Les Marseillais proclament leur indépendance


Il faut remarquer, en effet, que cette république n’a, officiellement, jamais existé. On ne rencontre ce mot dans aucun des actes officiels de cette époque, il n’y est jamais question de la commune de Marseille. Le nom de République n’a donc été donné à cette forme de gouvernement communal des Marseillais que par analogie avec celui des villes italiennes qui se régissaient elles-mêmes. Mais la constitution marseillaise était certainement la plus républicaine et la plus démocratique de toutes celles de cette époque.

Voici qu'elle était, l’organisation du Gouvernement : Un magistrat suprême, un Podestat, dominait tout. Il devait être étranger pour ne pas être soumis aux influences locales et jouissait d’un traitement de 1.800 livres royales et de 37 livres pour le logement et le bois dé chauffage. Le Podestat avait sous ses ordres un viguier ou lieutenant et trois Syndics, dont les fonctions consistaient à défendre les droits et à poursuivre les actions de la République. Les finances étaient confiées à trois directeurs de la trésorerie appelés clavaires. Trois archivaires étaient chargés de rédiger les actes du gouvernement, de la garde des archives, du sceau et du timbre. La guerre et la marine étaient dirigées par une amirauté composée de six officiers appelés prud’hommes de guerre. Venaient ensuite, en sous-ordre, les inspecteurs des chemins publics, les intendants au nombre de douze - deux par quartiers - chargés d’assurer les subsistances et de veiller aux fraudes sur les vivres et le poids.
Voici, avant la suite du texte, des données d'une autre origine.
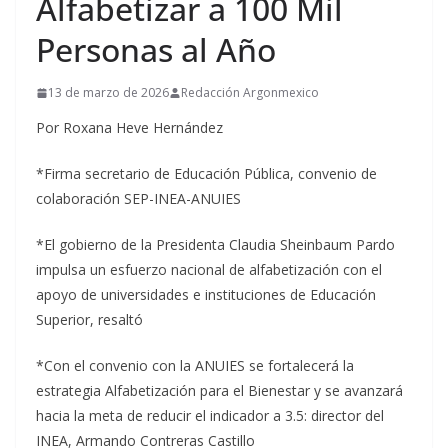
Alfabetizar a 100 Mil
Personas al Año
13 de marzo de 2026
Redacción Argonmexico
Por Roxana Heve Hernández
*Firma secretario de Educación Pública, convenio de
colaboración SEP-INEA-ANUIES
*El gobierno de la Presidenta Claudia Sheinbaum Pardo
impulsa un esfuerzo nacional de alfabetización con el
apoyo de universidades e instituciones de Educación
Superior, resaltó
*Con el convenio con la ANUIES se fortalecerá la
estrategia Alfabetización para el Bienestar y se avanzará
hacia la meta de reducir el indicador a 3.5: director del
INEA, Armando Contreras Castillo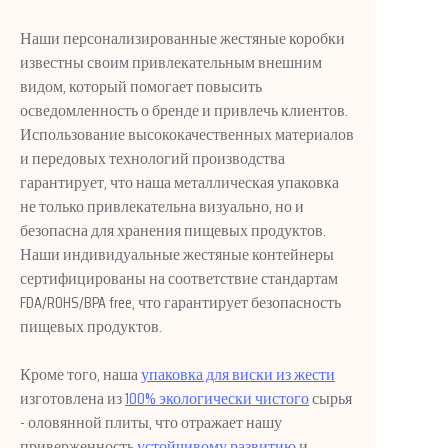
Наши персонализированные жестяные коробки
известны своим привлекательным внешним
видом, который помогает повысить
осведомленность о бренде и привлечь клиентов.
Использование высококачественных материалов
и передовых технологий производства
гарантирует, что наша металлическая упаковка
не только привлекательна визуально, но и
безопасна для хранения пищевых продуктов.
Наши индивидуальные жестяные контейнеры
сертифицированы на соответствие стандартам
FDA/ROHS/BPA free, что гарантирует безопасность
пищевых продуктов.
Кроме того, наша
упаковка для виски из жести
изготовлена из
100% экологически чистого
сырья
- оловянной плиты, что отражает нашу
приверженность
устойчивому развитию
и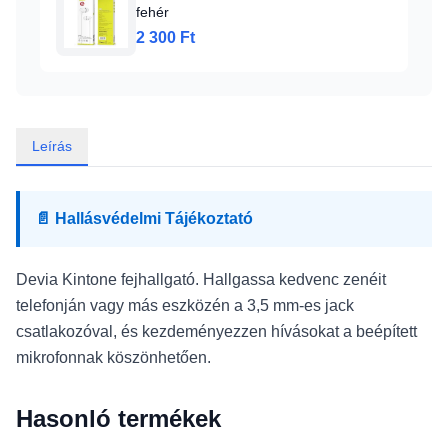
fehér
2 300 Ft
Leírás
📄 Hallásvédelmi Tájékoztató
Devia Kintone fejhallgató. Hallgassa kedvenc zenéit
telefonján vagy más eszközén a 3,5 mm-es jack
csatlakozóval, és kezdeményezzen hívásokat a beépített
mikrofonnak köszönhetően.
Hasonló termékek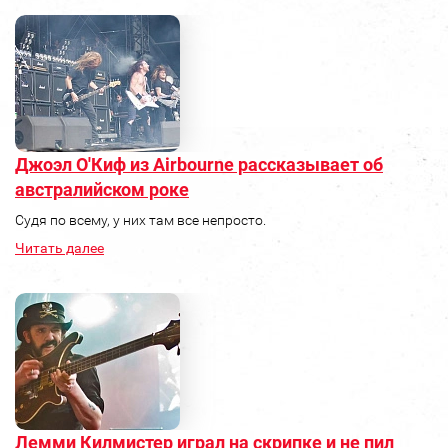
Джоэл О'Киф из Airbourne рассказывает об
австралийском роке
Судя по всему, у них там все непросто.
Читать далее
Лемми Килмистер играл на скрипке и не пил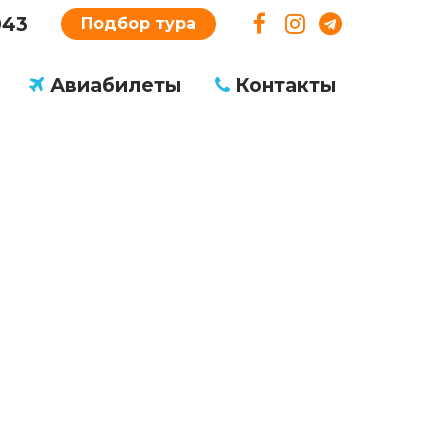
043
Подбор тура
Авиабилеты
Контакты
Il existait en outre un grand Conseil composé de quatre-vingt-neuf membres, quatre-vingts bourgeois, négociants ou marchands, trois docteurs en droit et six chefs de métier. Chaque année, le 29 octobre, les syndics, les clavaires et six chefs de métiers se réunissaient. Ils choisissaient dans chacun des six quartiers de la ville, deux citoyens " probes et discrets ". Ceux-ci au nombre de douze choisissaient, à leur tour, soixante et onze citoyens pris indistinctement dans tous les quartiers. A ces quatre-vingt-trois conseillers se joignaient six chefs de métier, appelés tour à tour sur une liste de cent pour ne siéger qu’une semaine. Ce grand Conseil était investi des pouvoirs les plus étendus, il n’était nommé que pour un an et ses membres n’en étaient rééligibles qu’après- trois ans. Après avoir choisi leurs soixante et onze collègues, les douze premiers électeurs choisissaient immédiatement sept électeurs, trois parmi les soixante et onze et quatre chefs de métiers. Ceux-ci étaient enfermés et gardés à vue jusqu’à ce qu’ils eussent procédé à l’élection du Podestat et de ses officiers. L’élection était tenue secrète jusqu’au jour de la Toussaint. Le Podestat et les fonctionnaires publics n’étaient aussi nommés que pour l’année, mais ils pouvaient être réélus après un an.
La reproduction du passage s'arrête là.